WITH RECURSIVE doesn't work properly for me
I use following command to get a shortest-path query:
with recursive paths( src_id, dest_id, dist) as(
select n1,n2,1
from nodes
union
select src_id, dest_id, min(dist)
from ( select paths.src_id as src_id, nodes.n2 as dest_id,
paths.dist+1 as dist
from paths, nodes
where paths.dest_id=nodes.n1
and paths.src_id<>nodes.n2
) as Temp
group by src_id, dest_id
)
select paths.src_id, paths.dest_id, min(dist)
from paths
group by 1,2;
It seems that this query goes into infinite loops and finally run out of
disk space. However, I testrf every iteration seperately and found that it
will converge after 3-4 iterations. I wonder where is the problem. Could
anyone help with it? The attatchment is the test data.
Thank you very much:)
Attachments:
data.txttext/plain; charset=US-ASCII; name=data.txtDownload
Jing Fan wrote:
I use following command to get a shortest-path query:
with recursive paths( src_id, dest_id, dist) as(
select n1,n2,1
from nodes
union
select src_id, dest_id, min(dist)
from ( select paths.src_id as src_id, nodes.n2 as dest_id, paths.dist+1 as dist
from paths, nodes
where paths.dest_id=nodes.n1
and paths.src_id<>nodes.n2
) as Temp
group by src_id, dest_id
)
select paths.src_id, paths.dest_id, min(dist)
from paths
group by 1,2;It seems that this query goes into infinite loops and finally run out of disk space. However, I testrf
every iteration seperately and found that it will converge after 3-4 iterations. I wonder where is the
problem. Could anyone help with it? The attatchment is the test data.

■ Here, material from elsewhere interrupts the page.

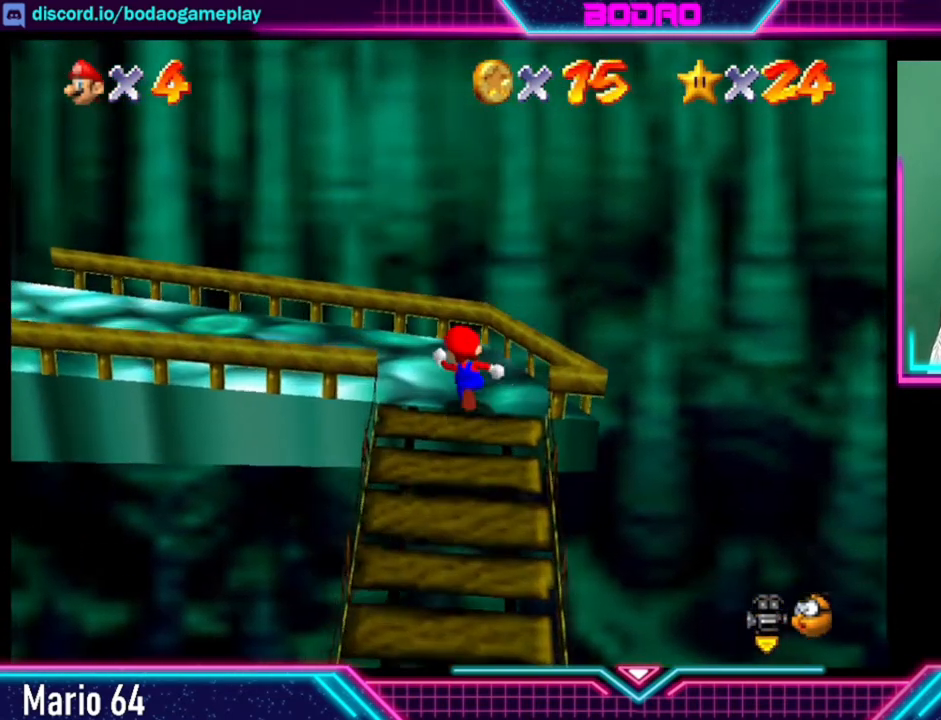
{"buttons": [], "left_stick": "left", "events": [[120, "left_stick", "left"]]}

The attached test data suggest different table and column names,
but I assume that you mean "edge" when you write "nodes" and
that columns "n1" and "n2" are really "src_id" and "dest_id".
The endless loop occurs because there are loops in your
directed graph, but you only exclude circles where beginning
is equal to end.
To quote three lines from your attachment:
INSERT INTO edge (src_id, dest_id) VALUES (1739, 6236);
INSERT INTO edge (src_id, dest_id) VALUES (6236, 1739);
INSERT INTO edge (src_id, dest_id) VALUES (3384, 6236);
Your recursive WITH clause (CTE) will now happily produce:
src_id | dest_id | dist
--------+---------+------
3384 | 6236 | 1
3384 | 1739 | 2
3384 | 6236 | 3
3384 | 1739 | 4
3384 | 6236 | 5
3384 | 1739 | 6
3384 | 6236 | 7
3384 | 1739 | 8
3384 | 6236 | 9
3384 | 1739 | 10
3384 | 6236 | 11
and so on to infinity, which is why you will eventually run
out of space.
The grouping (and any other processing in your main query)
takes place only after the CTE has been calculated, so while
your query would in theory return the desired result, it does
so only after calculating infinitely many intermediate rows.
One solution I can envision is to put a limit on the distance,
for example the total count of nodes.
Yours,
Laurenz Albe
--
Sent via pgsql-general mailing list (pgsql-general@postgresql.org)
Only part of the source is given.